##### Textauszug #####

Das Bedürfnis, dagegen etwas zu unternehmen oder zumindest
den eigenen Unmut zu artikulieren, ist weitverbreitet. Das zeigt auch eine
Demonstration, die an diesem 3. Oktober in Berlin stattfinden soll. Unter der
Forderung „Nie wieder Krieg!“ rufen Gewerkschaften, Naturfreunde und Politiker
ganz unterschiedlicher Parteien dazu auf, von Linkspartei bis CSU. Als
Starrednerin soll am Nachmittag Sahra Wagenknecht sprechen.
Allerdings zeigt diese Demo bereits im Vorfeld, wie komplex
und heikel es ist, in diesen Tagen für Frieden zu demonstrieren. Denn sofort
stellen sich die Fragen: Mit wem lässt man sich zusammen sehen? Und mit wem auf
keinen Fall? Wofür ist man konkret? Und wogegen ganz entschieden? Wenn man sich
mit den Teilnehmenden unterhält, merkt man: Es ist ein „Minenfeld“, wie es
einer ironisch nennt, wohl wissend, dass der Begriff für eine Anti-Kriegsdemo
schwierig ist. Jeder müsse aufpassen, wo er auftritt.
Er vertrete die Mehrheit der SPD, sagt Stegner
Für Aufregung sorgt diesmal, dass auch SPD-Politiker zur
Demonstration aufrufen. Darunter sind vor allem Ehemalige, etwa der frühere
Parteichef Norbert Walter-Borjans oder Ex-Bundestagspräsident Wolfgang Thierse.
Aber auch der Bundestagsabgeordnete Ralf Stegner wird auf der Bühne sprechen,
vermutlich direkt vor Wagenknecht, die sich zuletzt als eine der schärfsten
Kritikerinnen der Ukrainepolitik der SPD-geführten Bundesregierung profiliert
hat.
Stegner seufzt am Telefon, er hat zuletzt viel Kritik für seine Teilnahme einstecken müssen. Er sagt: „Wir dürfen die
Friedensbewegung nicht den Populisten überlassen.“ Die SPD sei immer schon eine
Friedenspartei gewesen und dürfe nicht zulassen, dass „Diplomatie und Friedenspolitik diskreditiert werden“. Sonst würden BSW und AfD richtige Gedanken „aus
falschen Motiven kapern“.
Tatsächlich ist in weiten Teilen der SPD das Bedürfnis
ausgeprägt, weniger über Waffenlieferungen, sondern mehr über diplomatische
Lösungsansätze zu sprechen. Der erfolgreiche Wahlkämpfer in Brandenburg,
Dietmar Woidke, hat die Ampel früh dafür kritisiert, hier zu wenig zu tun.
Der Versuch der SPD, im Europawahlkampf als Friedenspartei zu punkten,
entsprach ebenfalls diesem Ansinnen. Er wurde allerdings dadurch konterkariert,
dass die Bundesregierung der Ukraine in der heißen Wahlkampfphase gestatte,
auch Ziele in Russland zu beschießen. Etwas, das Olaf Scholz zuvor stets
abgelehnt hatte.

##### Vorliegende Datensätze #####

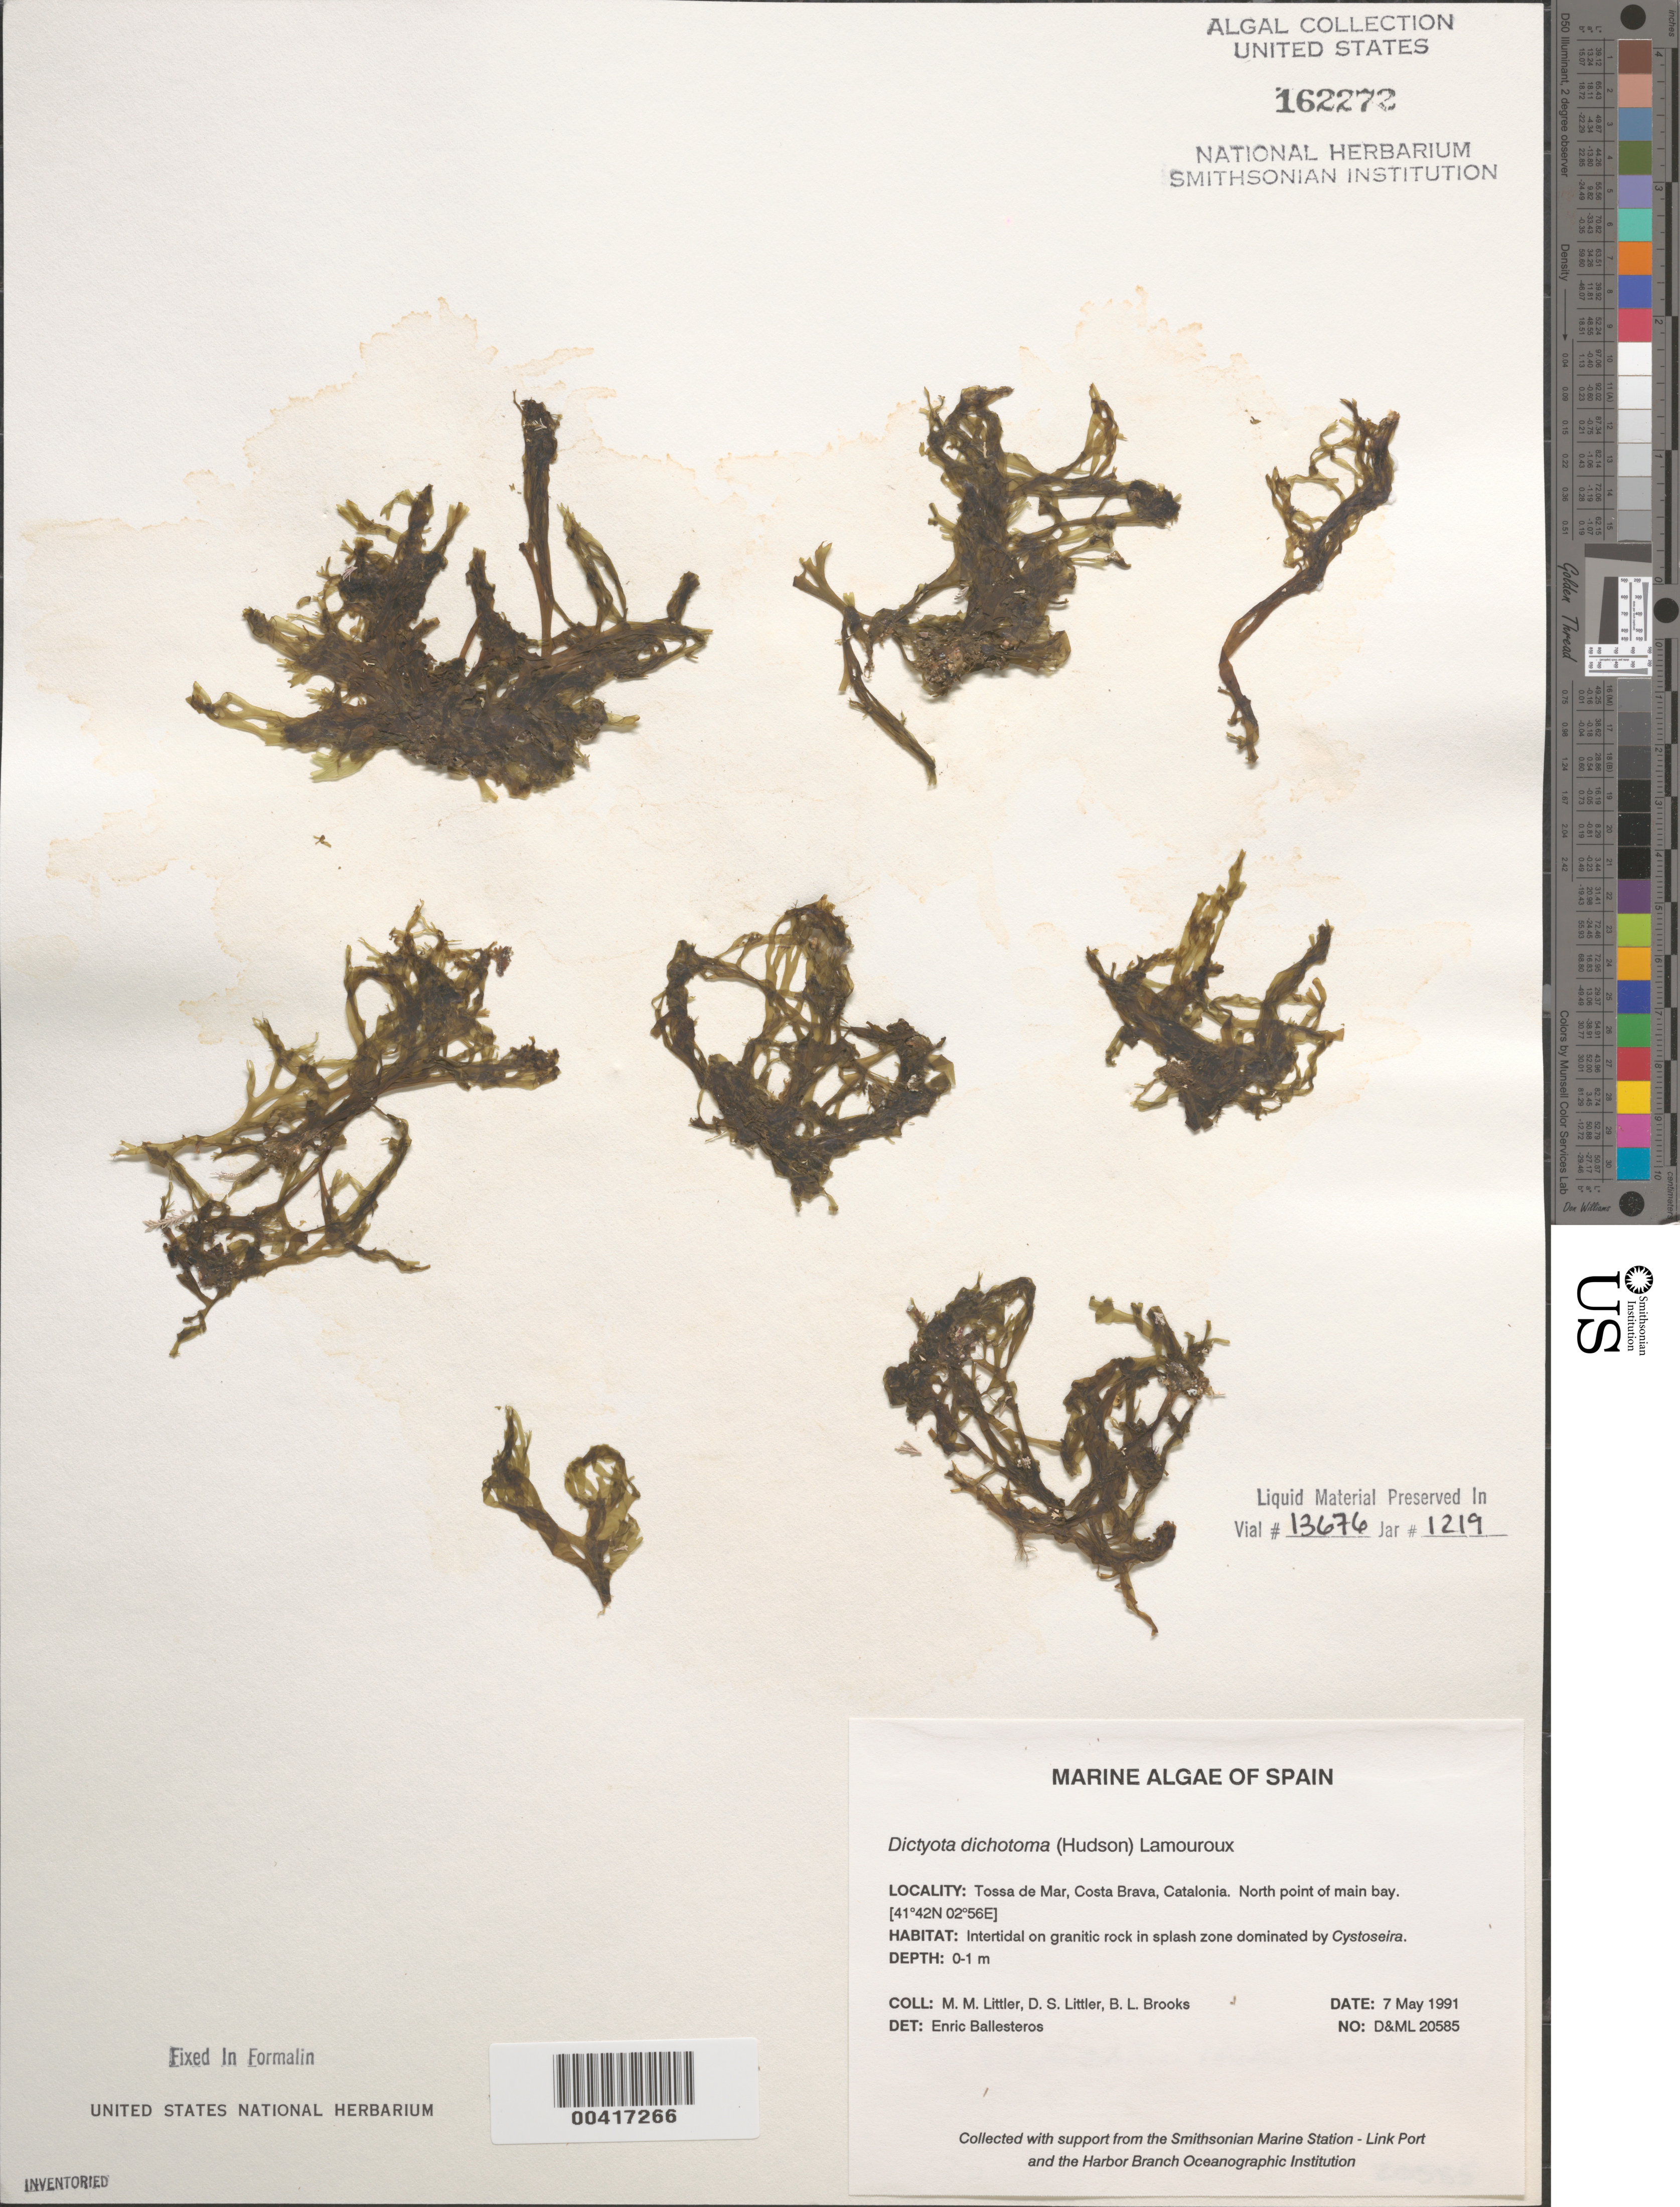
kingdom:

#####
##### Vorliegende Datensätze #####

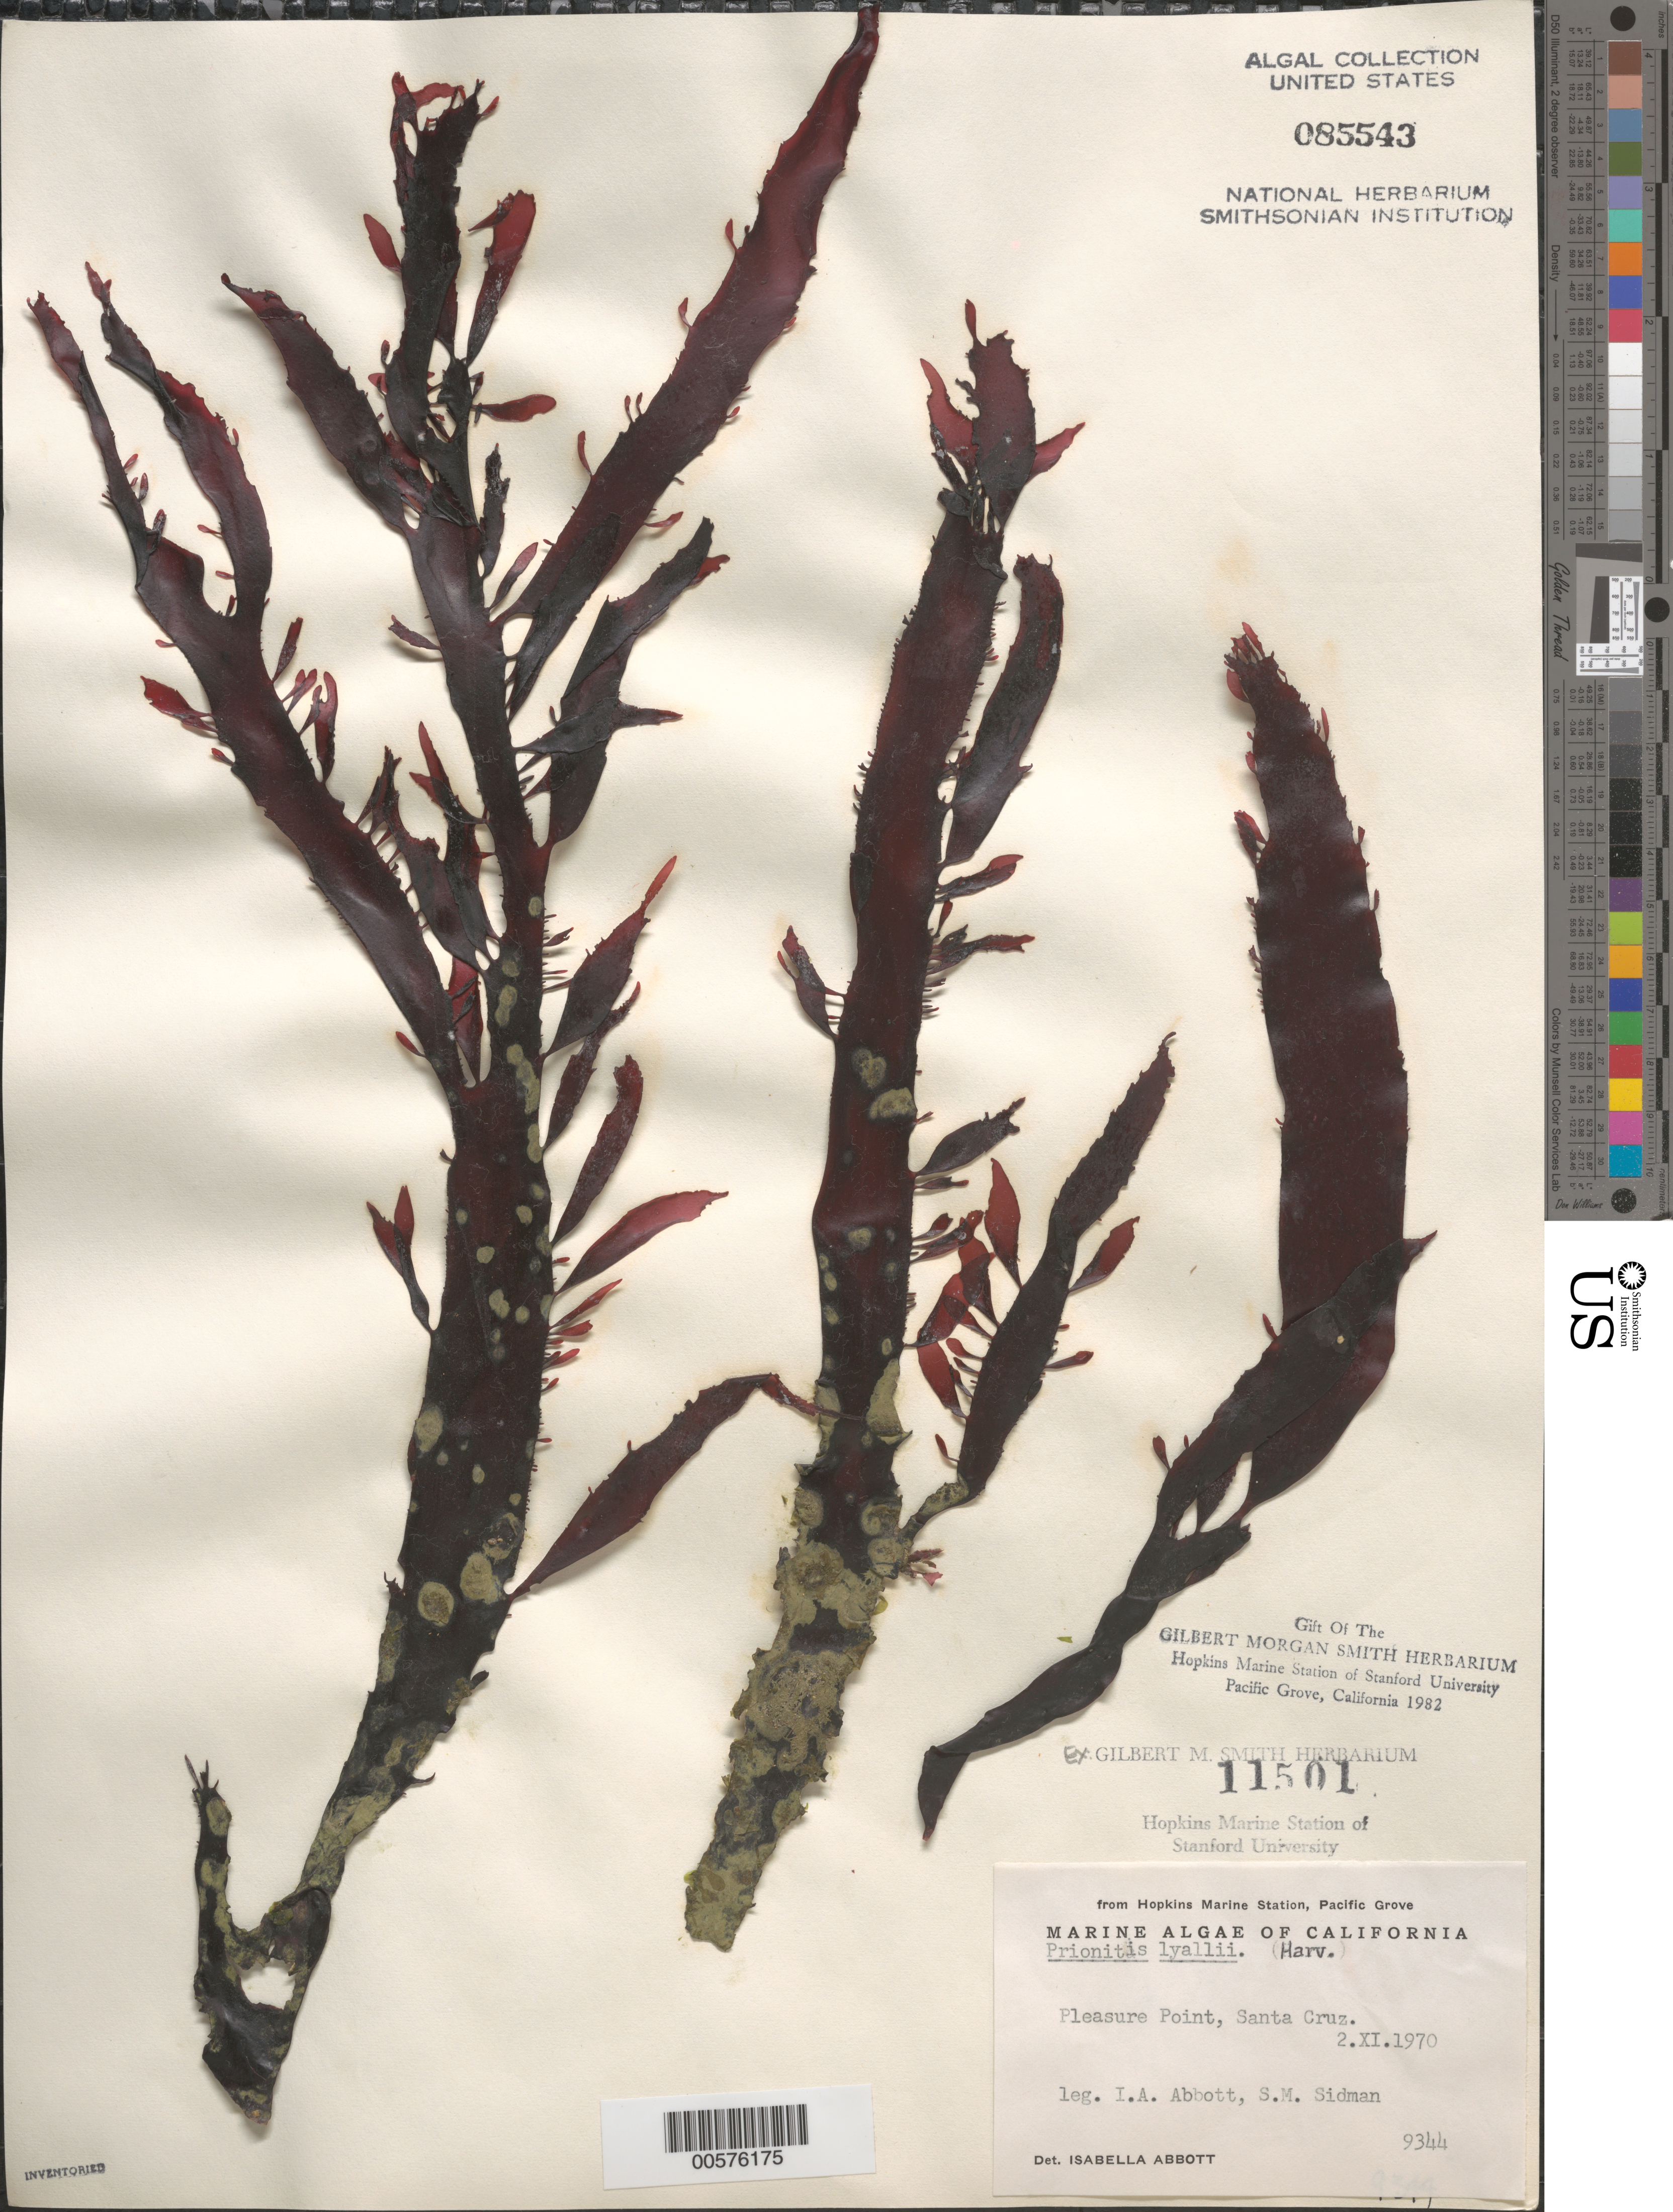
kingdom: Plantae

#####

*Aufgaben:*
a - Beantworten Sie zum Text über die Friedensdemonstration die folgenden Fragen:
(i) An welchem Tag soll die Demonstration in Berlin stattfinden?
(ii) Wer soll am Nachmittag als Starrednerin sprechen?
(iii) Welcher Wahlkämpfer aus Brandenburg hat die Ampel früh dafür kritisiert, zu wenig für diplomatische Lösungsansätze zu tun?
b - Übersetzen Sie aus dem Text über die Friedensdemonstration den Satz „Stegner seufzt am Telefon, er hat zuletzt viel Kritik für seine Teilnahme einstecken müssen.“ ins Englische.
c - Schreiben Sie aus dem Text über die Friedensdemonstration den Teil ab, der mit den Worten „Das Bedürfnis, dagegen“ beginnt und mit „Sahra Wagenknecht sprechen.“ endet.
Die Datensätze stammen aus einer anderen Quelle als der Text.

*Lösungen:*
a -
(i) Am 3. Oktober.
(ii) Sahra Wagenknecht.
(iii) Dietmar Woidke.

b - Stegner sighs on the phone; he has recently had to take a lot of criticism for his participation.

c -
Das Bedürfnis, dagegen etwas zu unternehmen oder zumindest
den eigenen Unmut zu artikulieren, ist weitverbreitet. Das zeigt auch eine
Demonstration, die an diesem 3. Oktober in Berlin stattfinden soll. Unter der
Forderung „Nie wieder Krieg!“ rufen Gewerkschaften, Naturfreunde und Politiker
ganz unterschiedlicher Parteien dazu auf, von Linkspartei bis CSU. Als
Starrednerin soll am Nachmittag Sahra Wagenknecht sprechen.